Manafort has spent decades campaigning and lobbying for various political interests around the world. In 2016, he offered to volunteer for the Trump campaign and started in March 2016. He became the campaign manager in June and left in August 2016, after media dug up his work for Ukrainian President Viktor Yanukovych between 2005 and 2014.
On Oct. 30, Mueller filed charges against Manafort, saying he hid from authorities the millions received for his work with Yanukovych, dodging taxes in the process.
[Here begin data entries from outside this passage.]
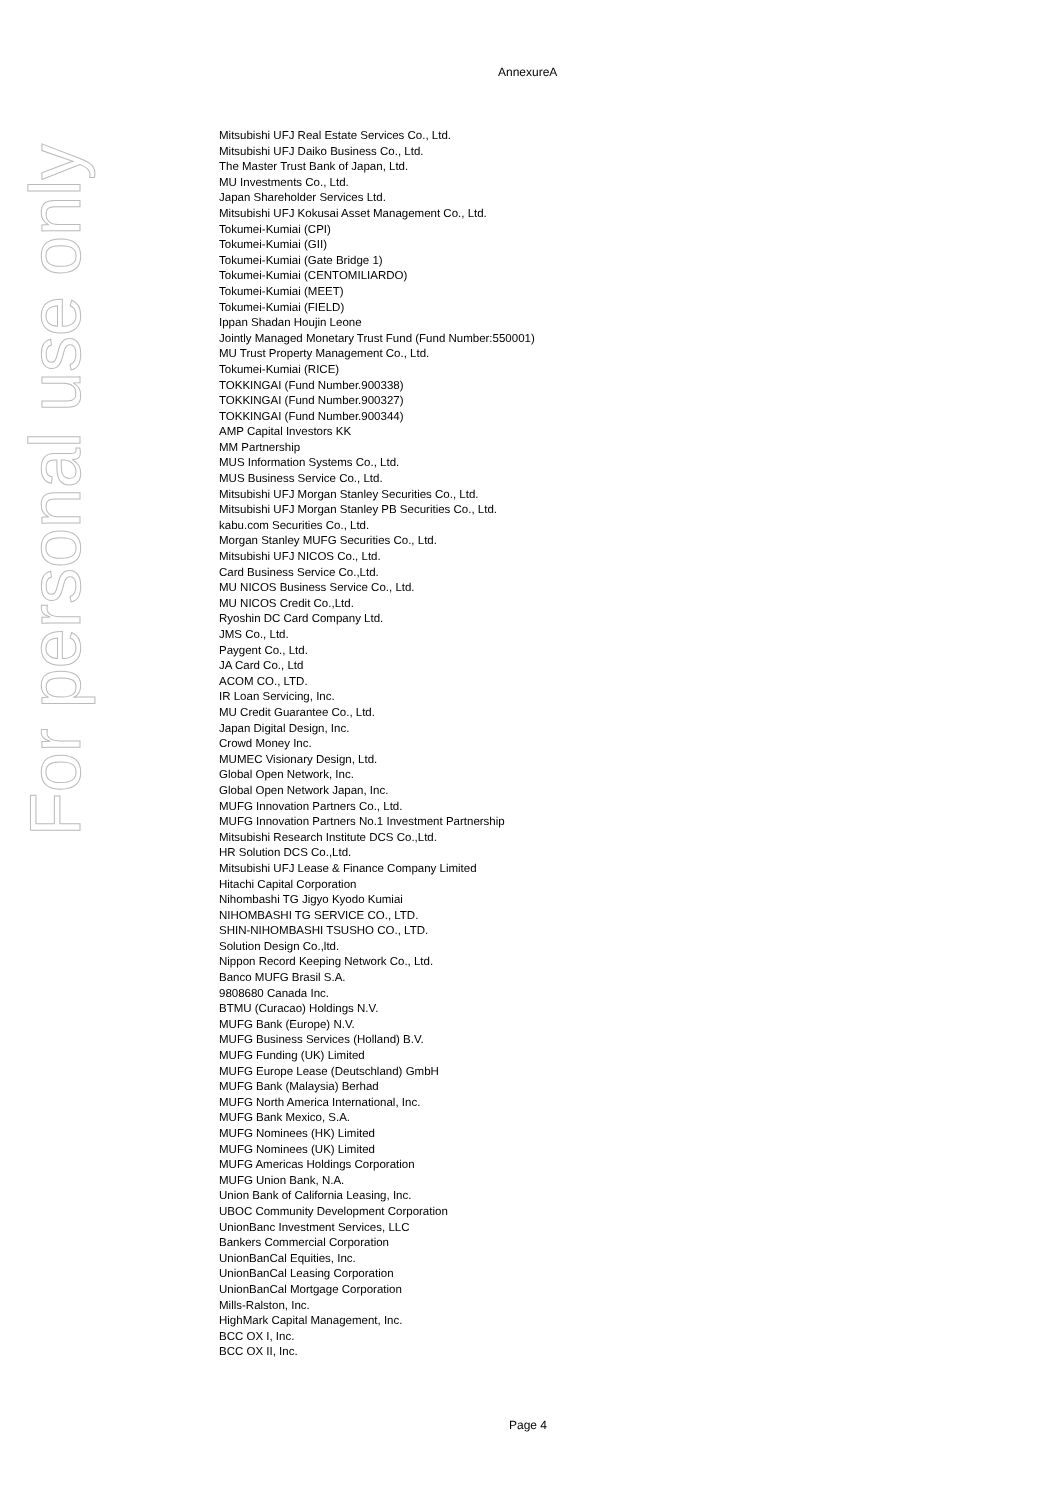AnnexureA
For personal use only
Mitsubishi UFJ Real Estate Services Co., Ltd.
Mitsubishi UFJ Daiko Business Co., Ltd.
The Master Trust Bank of Japan, Ltd.
MU Investments Co., Ltd.
Japan Shareholder Services Ltd.
Mitsubishi UFJ Kokusai Asset Management Co., Ltd.
Tokumei-Kumiai (CPI)
Tokumei-Kumiai (GII)
Tokumei-Kumiai (Gate Bridge 1)
Tokumei-Kumiai (CENTOMILIARDO)
Tokumei-Kumiai (MEET)
Tokumei-Kumiai (FIELD)
Ippan Shadan Houjin Leone
Jointly Managed Monetary Trust Fund (Fund Number:550001)
MU Trust Property Management Co., Ltd.
Tokumei-Kumiai (RICE)
TOKKINGAI (Fund Number.900338)
TOKKINGAI (Fund Number.900327)
TOKKINGAI (Fund Number.900344)
AMP Capital Investors KK
MM Partnership
MUS Information Systems Co., Ltd.
MUS Business Service Co., Ltd.
Mitsubishi UFJ Morgan Stanley Securities Co., Ltd.
Mitsubishi UFJ Morgan Stanley PB Securities Co., Ltd.
kabu.com Securities Co., Ltd.
Morgan Stanley MUFG Securities Co., Ltd.
Mitsubishi UFJ NICOS Co., Ltd.
Card Business Service Co.,Ltd.
MU NICOS Business Service Co., Ltd.
MU NICOS Credit Co.,Ltd.
Ryoshin DC Card Company Ltd.
JMS Co., Ltd.
Paygent Co., Ltd.
JA Card Co., Ltd
ACOM CO., LTD.
IR Loan Servicing, Inc.
MU Credit Guarantee Co., Ltd.
Japan Digital Design, Inc.
Crowd Money Inc.
MUMEC Visionary Design, Ltd.
Global Open Network, Inc.
Global Open Network Japan, Inc.
MUFG Innovation Partners Co., Ltd.
MUFG Innovation Partners No.1 Investment Partnership
Mitsubishi Research Institute DCS Co.,Ltd.
HR Solution DCS Co.,Ltd.
Mitsubishi UFJ Lease & Finance Company Limited
Hitachi Capital Corporation
Nihombashi TG Jigyo Kyodo Kumiai
NIHOMBASHI TG SERVICE CO., LTD.
SHIN-NIHOMBASHI TSUSHO CO., LTD.
Solution Design Co.,ltd.
Nippon Record Keeping Network Co., Ltd.
Banco MUFG Brasil S.A.
9808680 Canada Inc.
BTMU (Curacao) Holdings N.V.
MUFG Bank (Europe) N.V.
MUFG Business Services (Holland) B.V.
MUFG Funding (UK) Limited
MUFG Europe Lease (Deutschland) GmbH
MUFG Bank (Malaysia) Berhad
MUFG North America International, Inc.
MUFG Bank Mexico, S.A.
MUFG Nominees (HK) Limited
MUFG Nominees (UK) Limited
MUFG Americas Holdings Corporation
MUFG Union Bank, N.A.
Union Bank of California Leasing, Inc.
UBOC Community Development Corporation
UnionBanc Investment Services, LLC
Bankers Commercial Corporation
UnionBanCal Equities, Inc.
UnionBanCal Leasing Corporation
UnionBanCal Mortgage Corporation
Mills-Ralston, Inc.
HighMark Capital Management, Inc.
BCC OX I, Inc.
BCC OX II, Inc.
Page 4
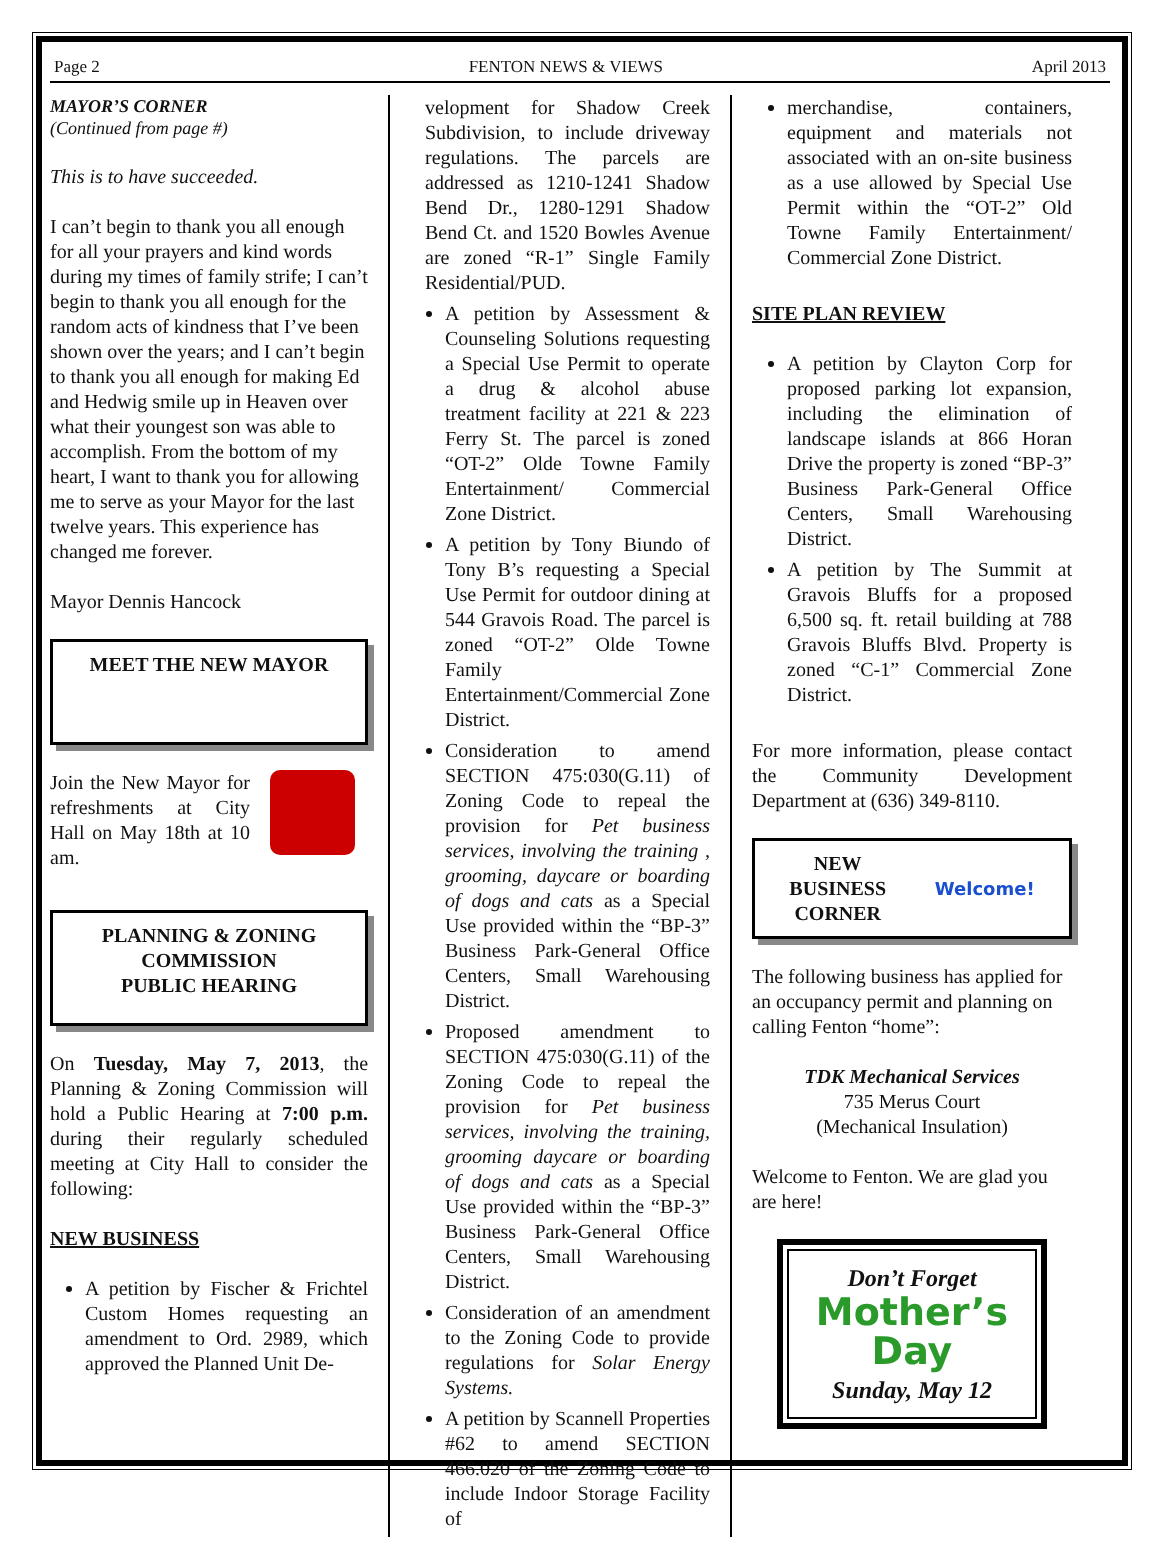Page 2 FENTON NEWS & VIEWS April 2013
MAYOR’S CORNER
(Continued from page #)
This is to have succeeded.
I can’t begin to thank you all enough for all your prayers and kind words during my times of family strife; I can’t begin to thank you all enough for the random acts of kindness that I’ve been shown over the years; and I can’t begin to thank you all enough for making Ed and Hedwig smile up in Heaven over what their youngest son was able to accomplish. From the bottom of my heart, I want to thank you for allowing me to serve as your Mayor for the last twelve years. This experience has changed me forever.
Mayor Dennis Hancock
MEET THE NEW MAYOR
Join the New Mayor for refreshments at City Hall on May 18th at 10 am.
PLANNING & ZONING COMMISSION
PUBLIC HEARING
On Tuesday, May 7, 2013, the Planning & Zoning Commission will hold a Public Hearing at 7:00 p.m. during their regularly scheduled meeting at City Hall to consider the following:
NEW BUSINESS
A petition by Fischer & Frichtel Custom Homes requesting an amendment to Ord. 2989, which approved the Planned Unit De-
velopment for Shadow Creek Subdivision, to include driveway regulations. The parcels are addressed as 1210-1241 Shadow Bend Dr., 1280-1291 Shadow Bend Ct. and 1520 Bowles Avenue are zoned “R-1” Single Family Residential/PUD.
A petition by Assessment & Counseling Solutions requesting a Special Use Permit to operate a drug & alcohol abuse treatment facility at 221 & 223 Ferry St. The parcel is zoned “OT-2” Olde Towne Family Entertainment/ Commercial Zone District.
A petition by Tony Biundo of Tony B’s requesting a Special Use Permit for outdoor dining at 544 Gravois Road. The parcel is zoned “OT-2” Olde Towne Family Entertainment/Commercial Zone District.
Consideration to amend SECTION 475:030(G.11) of Zoning Code to repeal the provision for Pet business services, involving the training , grooming, daycare or boarding of dogs and cats as a Special Use provided within the “BP-3” Business Park-General Office Centers, Small Warehousing District.
Proposed amendment to SECTION 475:030(G.11) of the Zoning Code to repeal the provision for Pet business services, involving the training, grooming daycare or boarding of dogs and cats as a Special Use provided within the “BP-3” Business Park-General Office Centers, Small Warehousing District.
Consideration of an amendment to the Zoning Code to provide regulations for Solar Energy Systems.
A petition by Scannell Properties #62 to amend SECTION 466.020 of the Zoning Code to include Indoor Storage Facility of
merchandise, containers, equipment and materials not associated with an on-site business as a use allowed by Special Use Permit within the “OT-2” Old Towne Family Entertainment/ Commercial Zone District.
SITE PLAN REVIEW
A petition by Clayton Corp for proposed parking lot expansion, including the elimination of landscape islands at 866 Horan Drive the property is zoned “BP-3” Business Park-General Office Centers, Small Warehousing District.
A petition by The Summit at Gravois Bluffs for a proposed 6,500 sq. ft. retail building at 788 Gravois Bluffs Blvd. Property is zoned “C-1” Commercial Zone District.
For more information, please contact the Community Development Department at (636) 349-8110.
NEW
BUSINESS
CORNER Welcome!
The following business has applied for an occupancy permit and planning on calling Fenton “home”:
TDK Mechanical Services
735 Merus Court
(Mechanical Insulation)
Welcome to Fenton. We are glad you are here!
Don’t Forget
Mother’s Day
Sunday, May 12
He also allegedly lied to banks about his income to get better loans.
Yet, in the entire 28-count indictment, there’s not a single mention of Deripaska.
When the Manafort case reached trial, federal Judge T.S. Ellis, III threatened to throw it out, because the charges had “nothing to do with Russia,” agreeing with Manafort’s defense team, who argued that the charges against their client are outside of Mueller’s investigative scope.
Deripaska now presents a conflict of interest for Mueller, because the FBI, under Mueller’s leadership, received financial help from the Putin associate, who is at least a witness in the current investigation, Harvard law professor Alan Dershowitz told Solomon.
“The real question becomes whether it was proper to leave [Deripaska] out of the Manafort indictment, and whether that omission was to avoid the kind of transparency that is really required by the law,” Dershowitz said.
Whatever clout Deripaska carried with the FBI couldn’t shield him from sanctions imposed by the Trump administration in April, a move that slashed the stock price of his aluminum company, Rusal, by almost 60 percent.